Insurance Code section 11580.2 provides, in pertinent part, that "(a)(1) No policy of bodily injury liability insurance covering liability out of the ownership, maintenance, or use of any motor vehicle ... shall be issued ... unless the policy contains ... a provision ... insuring the insured ... for all sums within such limits which he ... shall be legally entitled to recover as damages for bodily injury or wrongful death from the owner or operator of an uninsured motor vehicle." (Italics added.)

[3] This section, as an expression of public policy, mandates the inclusion of uninsured motorist coverage in every policy of automobile insurance issued in this state, with certain specified exceptions. The objective of the statute is to provide protection to the insured from the injuries caused by the unsafe operation of uninsured motor vehicles. (Farmers Ins. Exchange v. Hansel (1970) 12 Cal. App. 3d 570, 573 [90 Cal. Rptr. 654].)

[2b] Respondent St. Paul contends that uninsured motorist coverage is not dependent upon the uninsured state of the driver of a vehicle, but upon the uninsured state of the vehicle, when compensation for injuries sustained is sought pursuant to this statute and the provisions of a particular policy.

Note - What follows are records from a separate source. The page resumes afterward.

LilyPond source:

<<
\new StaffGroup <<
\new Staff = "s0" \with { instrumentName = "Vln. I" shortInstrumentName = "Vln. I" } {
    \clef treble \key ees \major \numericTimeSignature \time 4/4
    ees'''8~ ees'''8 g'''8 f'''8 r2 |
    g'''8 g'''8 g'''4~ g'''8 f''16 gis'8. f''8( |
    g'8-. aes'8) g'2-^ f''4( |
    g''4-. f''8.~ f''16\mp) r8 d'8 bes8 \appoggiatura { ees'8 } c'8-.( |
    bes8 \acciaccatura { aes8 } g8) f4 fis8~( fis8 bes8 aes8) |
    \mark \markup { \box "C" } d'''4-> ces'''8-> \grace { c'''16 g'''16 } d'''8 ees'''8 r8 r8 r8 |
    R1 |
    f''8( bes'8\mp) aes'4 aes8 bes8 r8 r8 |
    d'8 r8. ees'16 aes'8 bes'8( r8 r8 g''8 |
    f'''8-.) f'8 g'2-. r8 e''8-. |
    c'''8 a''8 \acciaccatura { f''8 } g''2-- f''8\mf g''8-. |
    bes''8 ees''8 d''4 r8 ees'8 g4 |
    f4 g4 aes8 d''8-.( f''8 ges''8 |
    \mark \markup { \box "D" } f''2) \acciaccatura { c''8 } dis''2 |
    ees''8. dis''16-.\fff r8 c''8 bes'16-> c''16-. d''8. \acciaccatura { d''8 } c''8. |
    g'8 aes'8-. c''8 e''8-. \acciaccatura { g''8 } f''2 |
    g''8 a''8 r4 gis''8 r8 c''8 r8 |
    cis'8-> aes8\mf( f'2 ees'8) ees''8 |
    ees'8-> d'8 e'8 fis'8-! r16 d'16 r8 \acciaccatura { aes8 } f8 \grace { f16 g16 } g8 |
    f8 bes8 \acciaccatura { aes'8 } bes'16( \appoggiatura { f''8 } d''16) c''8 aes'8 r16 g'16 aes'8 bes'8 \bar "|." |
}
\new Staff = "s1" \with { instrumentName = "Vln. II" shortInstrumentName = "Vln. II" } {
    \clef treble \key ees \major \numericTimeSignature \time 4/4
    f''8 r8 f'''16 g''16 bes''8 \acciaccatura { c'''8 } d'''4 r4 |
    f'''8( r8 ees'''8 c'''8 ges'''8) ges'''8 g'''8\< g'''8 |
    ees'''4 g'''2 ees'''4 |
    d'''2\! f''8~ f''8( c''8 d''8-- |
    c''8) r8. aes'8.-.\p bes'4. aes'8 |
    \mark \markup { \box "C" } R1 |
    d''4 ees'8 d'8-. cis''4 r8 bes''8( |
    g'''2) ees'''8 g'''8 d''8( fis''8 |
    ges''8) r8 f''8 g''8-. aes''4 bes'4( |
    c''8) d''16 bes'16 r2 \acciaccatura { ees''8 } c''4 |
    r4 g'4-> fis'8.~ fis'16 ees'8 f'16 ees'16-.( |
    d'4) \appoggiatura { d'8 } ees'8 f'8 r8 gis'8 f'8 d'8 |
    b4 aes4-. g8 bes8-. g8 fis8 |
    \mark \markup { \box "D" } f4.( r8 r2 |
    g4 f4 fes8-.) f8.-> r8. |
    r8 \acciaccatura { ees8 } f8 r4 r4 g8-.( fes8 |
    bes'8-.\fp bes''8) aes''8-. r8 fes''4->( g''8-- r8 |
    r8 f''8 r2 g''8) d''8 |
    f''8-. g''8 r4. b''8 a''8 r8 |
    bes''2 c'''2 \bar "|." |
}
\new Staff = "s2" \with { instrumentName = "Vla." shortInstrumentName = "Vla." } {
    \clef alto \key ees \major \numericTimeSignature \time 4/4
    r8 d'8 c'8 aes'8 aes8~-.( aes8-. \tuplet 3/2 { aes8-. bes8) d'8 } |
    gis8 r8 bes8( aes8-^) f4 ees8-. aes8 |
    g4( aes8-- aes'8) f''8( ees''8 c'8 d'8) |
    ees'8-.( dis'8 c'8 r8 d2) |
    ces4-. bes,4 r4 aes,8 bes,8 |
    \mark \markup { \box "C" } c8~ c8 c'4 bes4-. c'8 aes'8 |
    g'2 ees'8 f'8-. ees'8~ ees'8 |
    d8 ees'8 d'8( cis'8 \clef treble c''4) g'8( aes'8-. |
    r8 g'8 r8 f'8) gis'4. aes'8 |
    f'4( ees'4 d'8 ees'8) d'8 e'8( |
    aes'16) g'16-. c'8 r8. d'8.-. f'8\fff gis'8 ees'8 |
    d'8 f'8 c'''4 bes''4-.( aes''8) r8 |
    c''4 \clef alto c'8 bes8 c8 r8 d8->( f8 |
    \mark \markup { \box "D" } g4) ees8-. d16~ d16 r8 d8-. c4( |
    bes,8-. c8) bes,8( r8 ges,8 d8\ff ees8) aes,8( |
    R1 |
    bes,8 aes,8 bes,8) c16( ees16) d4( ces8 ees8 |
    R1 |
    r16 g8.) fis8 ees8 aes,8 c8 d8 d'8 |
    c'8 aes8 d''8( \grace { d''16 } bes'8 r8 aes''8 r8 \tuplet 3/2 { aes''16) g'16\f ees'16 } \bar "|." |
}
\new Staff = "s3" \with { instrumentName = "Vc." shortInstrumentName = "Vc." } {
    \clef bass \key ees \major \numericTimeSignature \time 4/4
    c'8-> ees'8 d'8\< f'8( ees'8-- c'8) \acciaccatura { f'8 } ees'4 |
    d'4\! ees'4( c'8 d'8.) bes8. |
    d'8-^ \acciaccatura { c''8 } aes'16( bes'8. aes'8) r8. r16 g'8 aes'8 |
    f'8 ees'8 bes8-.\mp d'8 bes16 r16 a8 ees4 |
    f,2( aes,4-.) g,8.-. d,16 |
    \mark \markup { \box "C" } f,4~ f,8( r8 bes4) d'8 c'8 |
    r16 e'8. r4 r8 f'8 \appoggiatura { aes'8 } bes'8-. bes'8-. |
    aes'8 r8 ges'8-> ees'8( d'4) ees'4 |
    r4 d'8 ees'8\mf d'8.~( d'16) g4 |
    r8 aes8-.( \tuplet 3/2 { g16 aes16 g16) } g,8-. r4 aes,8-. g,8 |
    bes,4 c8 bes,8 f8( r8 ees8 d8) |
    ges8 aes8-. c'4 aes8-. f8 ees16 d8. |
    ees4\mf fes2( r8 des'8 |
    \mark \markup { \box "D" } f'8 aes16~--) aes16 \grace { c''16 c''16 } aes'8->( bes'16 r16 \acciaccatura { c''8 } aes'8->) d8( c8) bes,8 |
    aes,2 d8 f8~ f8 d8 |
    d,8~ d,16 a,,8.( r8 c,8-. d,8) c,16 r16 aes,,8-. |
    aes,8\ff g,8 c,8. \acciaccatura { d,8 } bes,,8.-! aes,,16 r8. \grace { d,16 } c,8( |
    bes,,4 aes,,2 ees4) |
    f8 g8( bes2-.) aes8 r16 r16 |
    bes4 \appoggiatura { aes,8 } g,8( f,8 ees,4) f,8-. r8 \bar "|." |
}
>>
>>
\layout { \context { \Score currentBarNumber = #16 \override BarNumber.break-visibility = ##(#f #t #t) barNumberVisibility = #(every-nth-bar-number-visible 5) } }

Petitioner's vehicle, a substitute for her regular vehicle, was covered by her policy of insurance but simply subject to an exclusion which precluded payment by the insurer for bodily injury sustained by her. We do not believe [196 Cal. App. 3d 78] that this exclusion contained in the policy rendered petitioner's vehicle an uninsured vehicle.

It seems clear that the Legislature did not intend for such a "covered" vehicle to qualify as an "uninsured motor vehicle" for the purpose of recovering uninsured motorist benefits.

Insurance Code section 11580.2, subdivision (a)(2) permits the exclusion from uninsured motorist coverage uninsured vehicles owned or operated by the insured or a resident of the same household. Subdivision (b) specifically states that the term "uninsured motor vehicle" shall not "include a motor vehicle owned or operated by the named insured or any resident of the household. ..." In addition, subdivision (c) provides that the uninsured motorist coverage provided by the statute does not apply "(7) to bodily injury of the insured when struck by a vehicle owned by an insured."

Despite the unusual facts related in this petition, the case at bench is actually similar to that of California Cas. Indem. Exch. v. Hoskin (1978) 82 Cal. App. 3d 789 [147 Cal. Rptr. 348], wherein the insured was injured when her son negligently operated the covered vehicle. An exclusion applied to those injuries, and the insured argued, as petitioner does here, that for the purpose of qualifying for uninsured motorist benefits, the covered vehicle was actually not an insured vehicle. The argument was rejected by the Court of Appeal, which declared that "[t]o construe section 11580.2 and appellant's policy to apply whenever a general policy is inapplicable to the specific claim created by an accident would appear to be reading something into the statute and policy which would not otherwise be there." (Id., at p. 797.)

As unfortunate as the incident resulting in petitioner's injuries was, we have concluded that the trial court correctly denied her petition to compel arbitration.


The judgment (order) is affirmed.

Spencer, P. J., and Devich, J., concurred.